Le Conseil fédéral propose en outre un engagement de capitalisation, en s’appuyant sur la réglementation «too big to fail». Cette mesure est indispensable du fait des résultats insuffisants de PostFinance qui, dans un futur proche, ne pourra plus satisfaire aux exigences accrues de la FINMA en matière de fonds propres concernant la constitution d’un capital d’urgence. La Poste a déjà investi près des deux tiers de ses fonds propres (6,1 milliards de francs) dans PostFinance; elle répond en outre de fonds de tiers pouvant être pris en compte à hauteur de 200 millions de francs et d’une garantie en cas de crise à hauteur de 1,5 milliard de francs. Ses possibilités financières sont donc épuisées.

Une privation partielle pourrait permettre la constitution de fonds propres, à condition toutefois que l’interdiction d’octroyer des crédits soit levée

La procédure de consultation du Conseil fédéral prévoit par ailleurs une ouverture à moyen terme de l’actionnariat de PostFinance, en vue de permettre à celle-ci de constituer par la suite des fonds propres. En tant que propriétaire de PostFinance, la Poste soutient cette proposition, qu’elle entend examiner en étroite concertation avec le Conseil fédéral. Au préalable, il est cependant indispensable que la question de la levée de l’interdiction d’octroyer des crédits et des hypothèques soit clarifiée car, si elle n’aboutit pas, l’examen d’une possible privatisation partielle n’aura plus lieu d’être en raison de son manque d’attrait aux yeux des actionnaires potentiels. 

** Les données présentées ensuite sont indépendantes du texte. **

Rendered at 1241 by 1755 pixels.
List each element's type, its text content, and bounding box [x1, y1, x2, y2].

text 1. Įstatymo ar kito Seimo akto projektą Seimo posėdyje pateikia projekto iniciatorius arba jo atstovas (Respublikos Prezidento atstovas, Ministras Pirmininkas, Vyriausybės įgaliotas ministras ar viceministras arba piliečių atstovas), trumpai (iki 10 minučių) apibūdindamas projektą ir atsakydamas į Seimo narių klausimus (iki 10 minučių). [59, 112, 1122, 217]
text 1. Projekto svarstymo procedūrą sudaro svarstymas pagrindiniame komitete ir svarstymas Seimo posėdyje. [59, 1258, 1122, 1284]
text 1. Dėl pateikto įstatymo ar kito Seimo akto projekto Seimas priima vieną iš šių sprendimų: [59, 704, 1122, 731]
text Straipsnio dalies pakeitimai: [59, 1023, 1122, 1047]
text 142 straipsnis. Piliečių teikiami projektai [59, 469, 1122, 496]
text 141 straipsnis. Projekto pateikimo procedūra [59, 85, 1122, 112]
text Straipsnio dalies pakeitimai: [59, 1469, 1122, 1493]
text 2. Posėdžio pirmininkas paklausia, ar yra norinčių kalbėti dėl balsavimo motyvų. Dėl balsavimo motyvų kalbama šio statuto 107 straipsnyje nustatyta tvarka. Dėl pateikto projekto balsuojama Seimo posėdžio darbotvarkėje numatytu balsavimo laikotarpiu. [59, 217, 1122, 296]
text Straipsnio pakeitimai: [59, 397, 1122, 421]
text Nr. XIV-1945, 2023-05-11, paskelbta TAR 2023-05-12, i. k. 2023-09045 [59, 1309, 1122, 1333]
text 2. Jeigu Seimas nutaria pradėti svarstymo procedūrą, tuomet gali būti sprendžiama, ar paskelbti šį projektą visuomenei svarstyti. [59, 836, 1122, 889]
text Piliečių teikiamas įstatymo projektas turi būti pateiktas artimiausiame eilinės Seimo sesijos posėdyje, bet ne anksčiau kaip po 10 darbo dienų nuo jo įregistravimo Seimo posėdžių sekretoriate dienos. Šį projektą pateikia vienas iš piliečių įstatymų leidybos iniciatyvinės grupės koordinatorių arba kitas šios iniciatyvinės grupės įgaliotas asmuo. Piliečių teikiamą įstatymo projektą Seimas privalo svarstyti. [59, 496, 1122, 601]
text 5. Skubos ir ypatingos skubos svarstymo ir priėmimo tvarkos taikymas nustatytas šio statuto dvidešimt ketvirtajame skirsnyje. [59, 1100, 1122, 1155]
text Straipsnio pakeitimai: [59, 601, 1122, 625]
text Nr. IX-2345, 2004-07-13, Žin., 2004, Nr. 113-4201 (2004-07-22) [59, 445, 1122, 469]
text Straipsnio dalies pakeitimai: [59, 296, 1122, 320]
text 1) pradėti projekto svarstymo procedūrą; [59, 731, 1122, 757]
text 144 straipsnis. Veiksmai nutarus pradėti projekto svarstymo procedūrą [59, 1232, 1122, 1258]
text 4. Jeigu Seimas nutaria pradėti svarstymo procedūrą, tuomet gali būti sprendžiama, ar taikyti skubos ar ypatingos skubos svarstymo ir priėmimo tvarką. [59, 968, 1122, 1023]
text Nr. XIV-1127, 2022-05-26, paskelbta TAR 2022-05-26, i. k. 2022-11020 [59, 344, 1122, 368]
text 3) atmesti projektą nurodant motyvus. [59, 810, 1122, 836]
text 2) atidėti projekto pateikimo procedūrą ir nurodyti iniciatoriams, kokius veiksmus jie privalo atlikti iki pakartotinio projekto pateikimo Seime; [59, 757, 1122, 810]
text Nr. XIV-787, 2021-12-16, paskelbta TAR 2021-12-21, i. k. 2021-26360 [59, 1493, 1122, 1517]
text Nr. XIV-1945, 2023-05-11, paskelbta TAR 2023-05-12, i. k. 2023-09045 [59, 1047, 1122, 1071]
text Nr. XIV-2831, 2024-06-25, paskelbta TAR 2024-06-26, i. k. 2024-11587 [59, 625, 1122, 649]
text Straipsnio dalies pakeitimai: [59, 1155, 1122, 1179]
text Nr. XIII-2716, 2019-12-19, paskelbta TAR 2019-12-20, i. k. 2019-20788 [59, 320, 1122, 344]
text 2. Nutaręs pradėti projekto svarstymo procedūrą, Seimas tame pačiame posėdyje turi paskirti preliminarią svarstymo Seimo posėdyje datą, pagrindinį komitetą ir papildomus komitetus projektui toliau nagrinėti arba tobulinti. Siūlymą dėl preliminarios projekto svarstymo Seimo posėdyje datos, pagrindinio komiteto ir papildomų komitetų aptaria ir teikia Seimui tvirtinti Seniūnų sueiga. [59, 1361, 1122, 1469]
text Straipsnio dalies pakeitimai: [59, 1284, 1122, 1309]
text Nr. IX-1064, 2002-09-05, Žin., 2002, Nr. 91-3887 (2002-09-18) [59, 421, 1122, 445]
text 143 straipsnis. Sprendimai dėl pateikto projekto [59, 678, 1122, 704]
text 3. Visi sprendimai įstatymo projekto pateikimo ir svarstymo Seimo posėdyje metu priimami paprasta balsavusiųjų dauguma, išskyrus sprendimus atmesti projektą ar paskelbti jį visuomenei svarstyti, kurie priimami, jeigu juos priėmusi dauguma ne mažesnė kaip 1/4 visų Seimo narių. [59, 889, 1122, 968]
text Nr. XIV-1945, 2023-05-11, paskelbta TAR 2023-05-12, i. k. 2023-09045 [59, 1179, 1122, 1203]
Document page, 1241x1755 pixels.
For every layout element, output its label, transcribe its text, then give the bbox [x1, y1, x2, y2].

Avec près de 4,4 millions de comptes, un total du bilan de 125 milliards de francs et un mandat de service universel dans le domaine des services de paiement, PostFinance est une banque d’importance systémique et constitue par conséquent un élément majeur de l’économie suisse. Les débats sur son avenir concernent 2,7 millions de clients, soit plus d’un tiers des adultes en Suisse. En outre, PostFinance remplit par ses propres moyens le mandat de service public de la Confédération dans le domaine des services de paiement, sans percevoir de subventions de l’État. Enfin, PostFinance est un pilier essentiel dont la Poste a besoin pour développer son modèle économique et, partant, pour assurer l’ensemble de sa mission de service public en Suisse.